Why we need to get smarter about energy

From climate change to economic security, our parlous energy supplies constantly remind us of the need for new ways power the modern world. That reminder becomes all the more urgent when a storm shuts off the lights.

John Kehe/The Christian Science Monitor
An abandoned filling station in Cold Spring Harbor, N.Y.

Like many homes along the northeast coast of the United States, ours was without power for several days in the aftermath of a hurricane that blew through in August. The first hours were an adventure, the next an annoyance, and then came concern. (The fridge is getting warm. Home Depot’s out of batteries! Gas stations need electricity for their pumps?) Around the 18-hour mark, thought strayed to what would happen if this was the new normal.

Plenty of dystopic novels and movies have traveled this road, so I’ll spare you the drama (which there would be) or jeremiads about our wasteful culture (which it is). What becomes apparent as you listen to the 2 a.m. silence – the strange absence of streetlights humming, compressors kicking in, TV laughter leaking from nearby windows – is not so much that we would be worse off in an energy-constrained world but that we would be making different choices about where we live, how we travel, what we acquire, even how we learn what’s going on.

We couldn’t all move closer to the supermarket, so small grocery stores would move closer to us. Recreational shopping would fade. Without TV or the Internet, our social networks would be based on visiting, shopping, chatting, and getting to know real people in real places. That sounds kind of good. But we’d also see a dip in variety, freedom, and privacy.

Most of us are exquisitely price sensitive when it comes to energy. My dad was a frugal man, as were millions like him who grew up in the Great Depression. He would drive well out of his way in the family Packard to fill up at a Ritter’s gas station in the early 1960s. Gas was cheap then, especially at independent stations in central Texas. But if he had to pay more than 20 cents a gallon, he’d look elsewhere. I’m the same when gas approaches $4 a gallon.

We modify our behavior every time energy prices rise or fall. When we feel energy-poor, we turn down the heat, consider more-efficient cars, think about walking to the store. When prices fall, we buy Hummers, crank up the air conditioner, pop over to a megamall half a state away.

For the moment, the economic slowdown, combined with alternative fuels, improved efficiency, and new energy sources from techniques like hydraulic fracturing, appears to have ensured that hydrocarbons are still relatively plentiful. But there still are many reasons why we would want to move beyond the age of oil. Two of the most important are national security and the possibly dire effect carbon emissions are having on the climate. Also, economic growth in China, India, Brazil, and other emerging middle-class nations means that competition for – and sometimes conflict over – energy will only get more intense.

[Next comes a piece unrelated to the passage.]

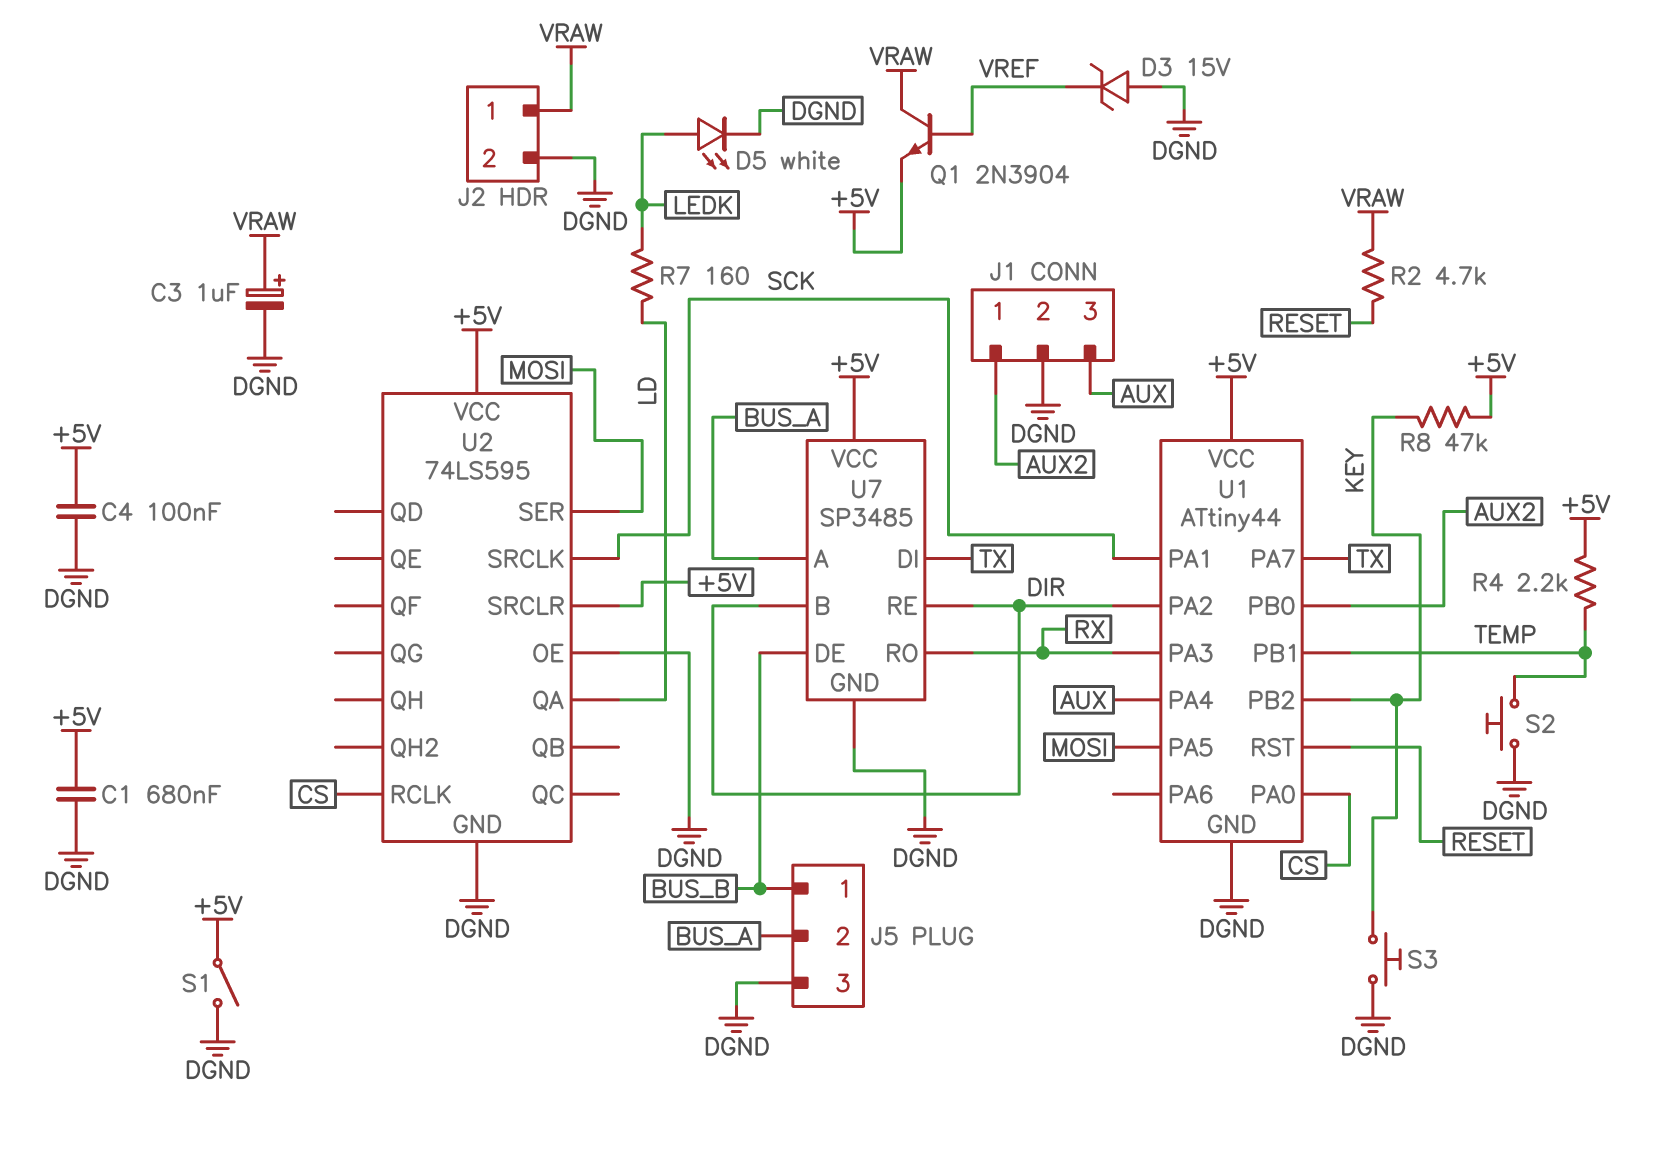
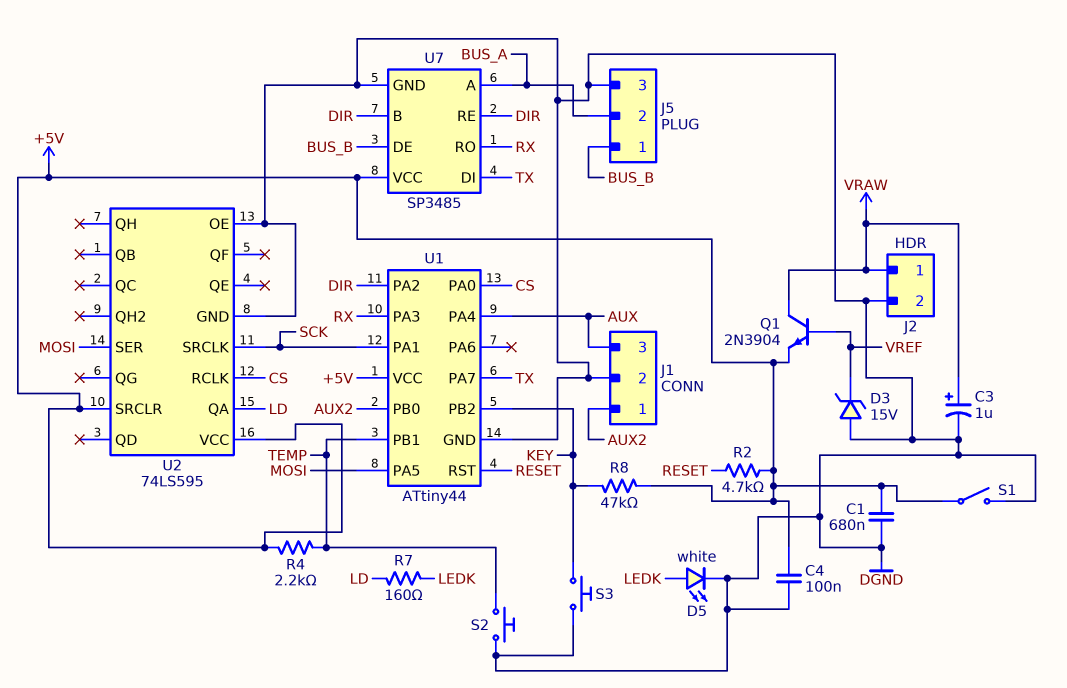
R2: 4.7k (RESET, VRAW) -> 4.7k (+5V, RESET)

We probably won’t find a silver-bullet energy resource in the next few years. But, as Daniel Yergin notes in his new book, "The Quest: Energy, Security, and the Remaking of the Modern World," we’ll manage as we always have by harnessing our one great resource: human creativity. “[T]he energy solutions for the twenty-first century will be found in the minds of people around the world,” he writes. “And that resource base is growing.”

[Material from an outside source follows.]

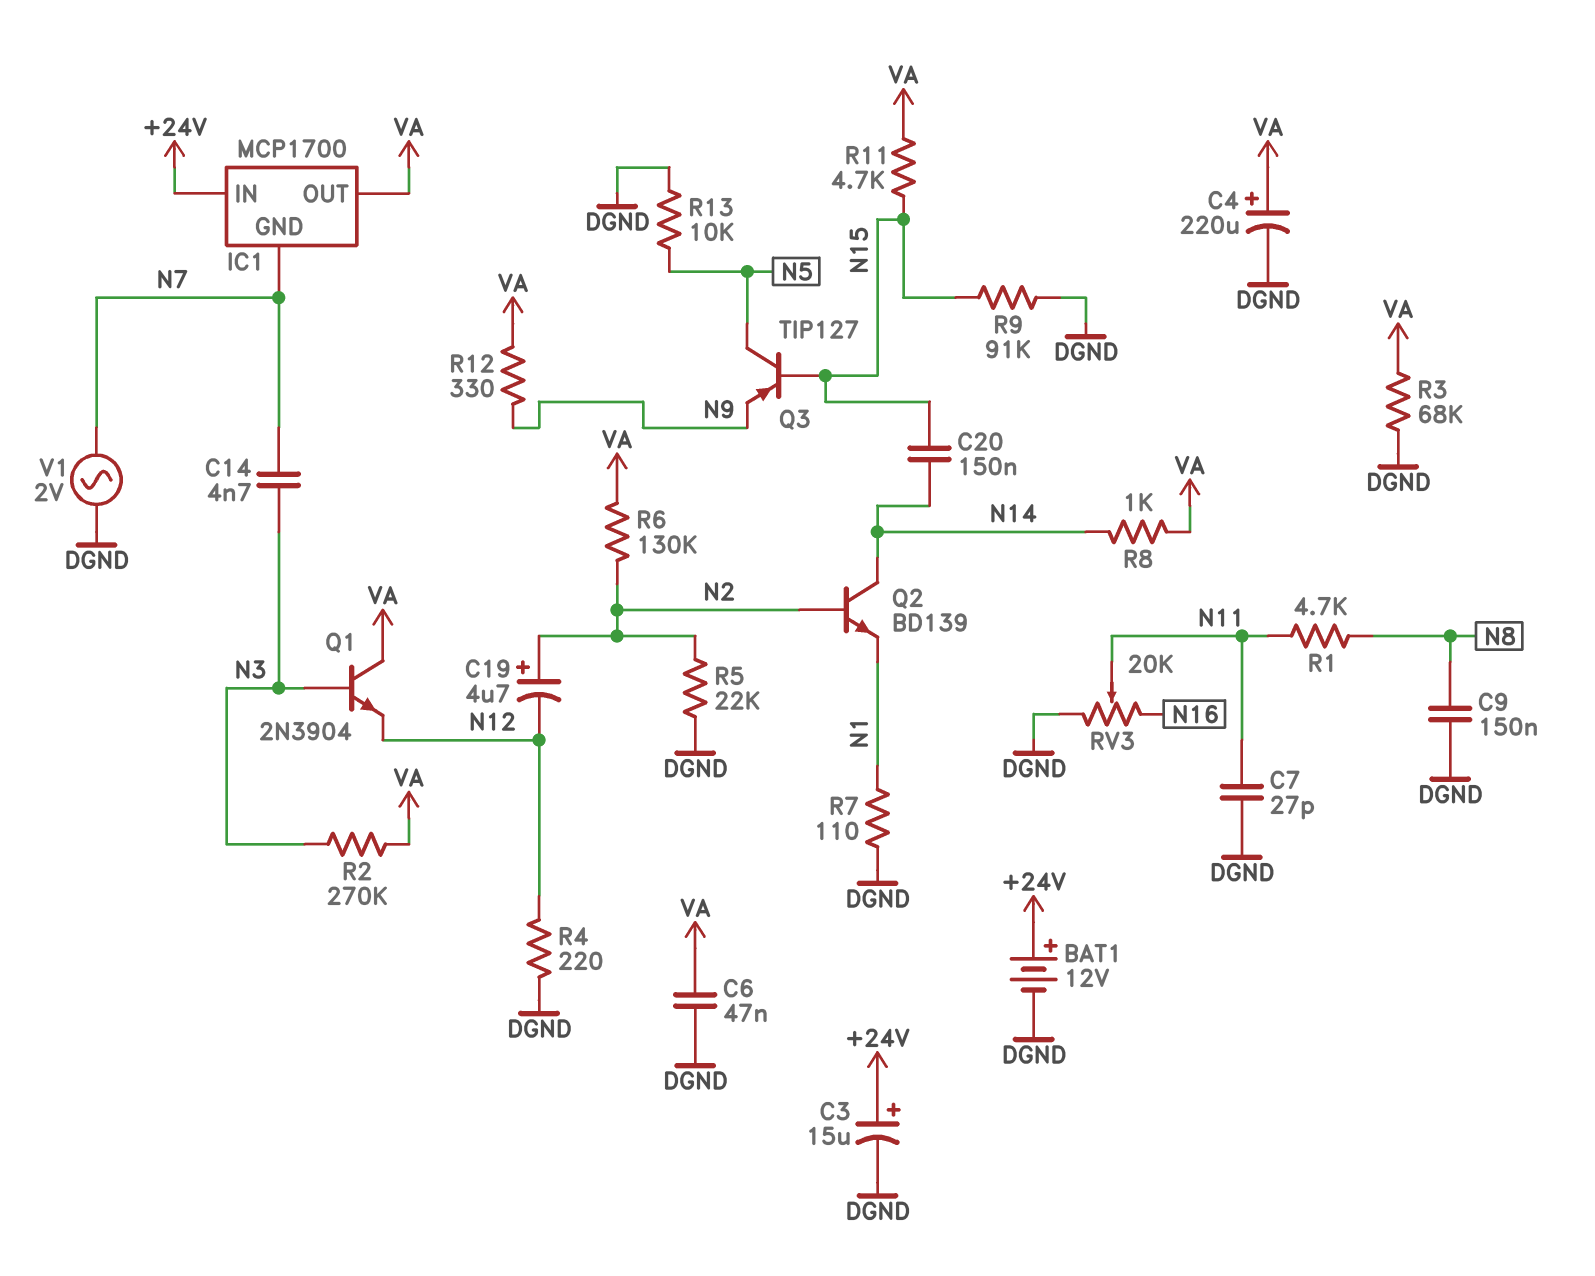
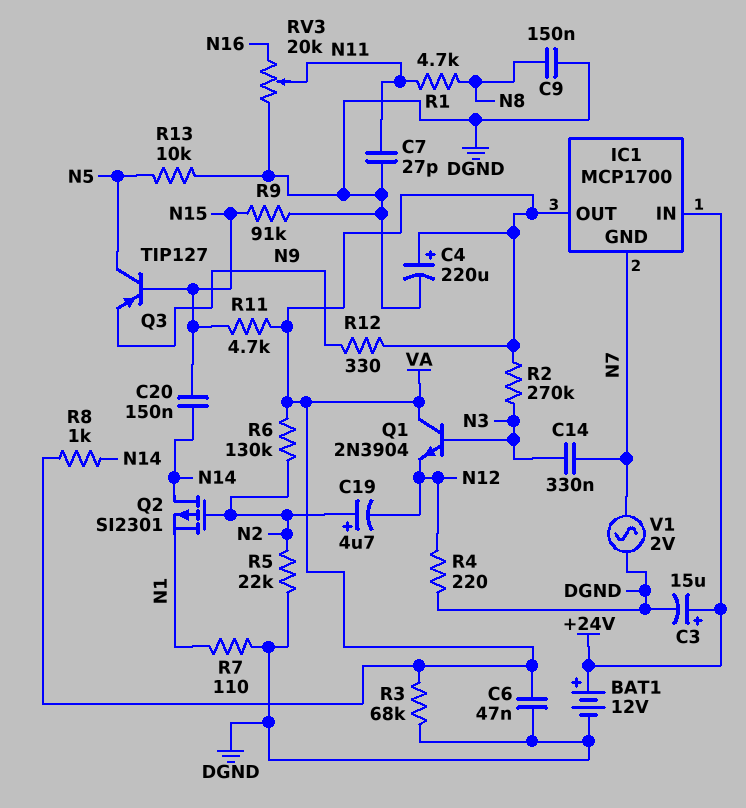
C14: 4.7nF (N3, N7) -> 330nF (N3, N7)
Q2: NPN BD139 (B N2, C N14, E N1) -> PMOS SI2301 (G N2, D N14, S N1)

Energy prices will continue to rise and fall. Life will be easy when energy is cheap, less so when it is expensive. There will also be storms – whether the atmospheric type or the supply-disruption type. These will plunge us into darkness at times. We’ll rough it for a night or two, sigh with gratitude when the lights come back on, and continue to look for new ways to be smarter about energy.

ρ John Yemma is the editor of The Christian Science Monitor.